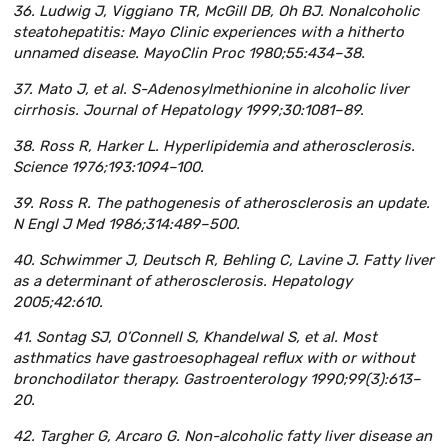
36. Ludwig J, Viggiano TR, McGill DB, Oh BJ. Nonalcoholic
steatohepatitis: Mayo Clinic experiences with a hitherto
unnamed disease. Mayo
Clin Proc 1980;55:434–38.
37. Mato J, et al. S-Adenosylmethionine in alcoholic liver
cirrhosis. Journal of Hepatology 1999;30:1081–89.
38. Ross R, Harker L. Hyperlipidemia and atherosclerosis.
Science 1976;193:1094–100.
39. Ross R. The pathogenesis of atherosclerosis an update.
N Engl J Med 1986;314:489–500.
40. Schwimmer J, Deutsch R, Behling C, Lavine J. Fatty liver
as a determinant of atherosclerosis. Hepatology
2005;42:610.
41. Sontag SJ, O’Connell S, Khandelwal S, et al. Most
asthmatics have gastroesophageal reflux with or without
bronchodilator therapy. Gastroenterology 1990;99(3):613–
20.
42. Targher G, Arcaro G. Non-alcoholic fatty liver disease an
______
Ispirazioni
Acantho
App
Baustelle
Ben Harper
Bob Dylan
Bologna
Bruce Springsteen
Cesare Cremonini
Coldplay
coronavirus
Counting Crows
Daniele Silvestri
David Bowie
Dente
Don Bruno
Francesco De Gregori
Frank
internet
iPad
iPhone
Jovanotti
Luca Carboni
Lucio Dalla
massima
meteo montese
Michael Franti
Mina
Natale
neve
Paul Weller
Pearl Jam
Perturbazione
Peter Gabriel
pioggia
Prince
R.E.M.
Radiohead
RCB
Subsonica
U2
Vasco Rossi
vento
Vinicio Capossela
______
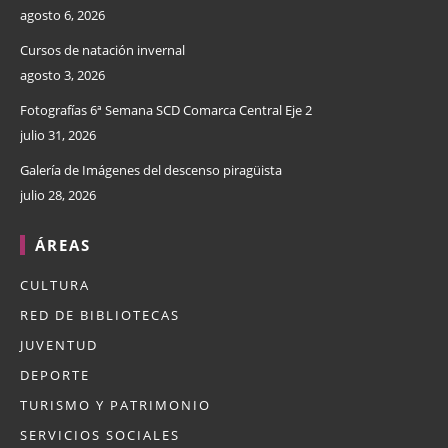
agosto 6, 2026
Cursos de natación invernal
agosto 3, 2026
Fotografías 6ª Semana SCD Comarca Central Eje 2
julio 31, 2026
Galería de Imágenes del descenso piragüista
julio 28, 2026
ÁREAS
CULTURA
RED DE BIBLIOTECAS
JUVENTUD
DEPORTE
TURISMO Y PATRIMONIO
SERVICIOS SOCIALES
______
Assignment
Set down exactly the lines of the data above, beginning with the line that has "agosto 6, 2026" and ending with the line that has "SERVICIOS SOCIALES", and no others.

Response area
agosto 6, 2026
Cursos de natación invernal
agosto 3, 2026
Fotografías 6ª Semana SCD Comarca Central Eje 2
julio 31, 2026
Galería de Imágenes del descenso piragüista
julio 28, 2026
ÁREAS
CULTURA
RED DE BIBLIOTECAS
JUVENTUD
DEPORTE
TURISMO Y PATRIMONIO
SERVICIOS SOCIALES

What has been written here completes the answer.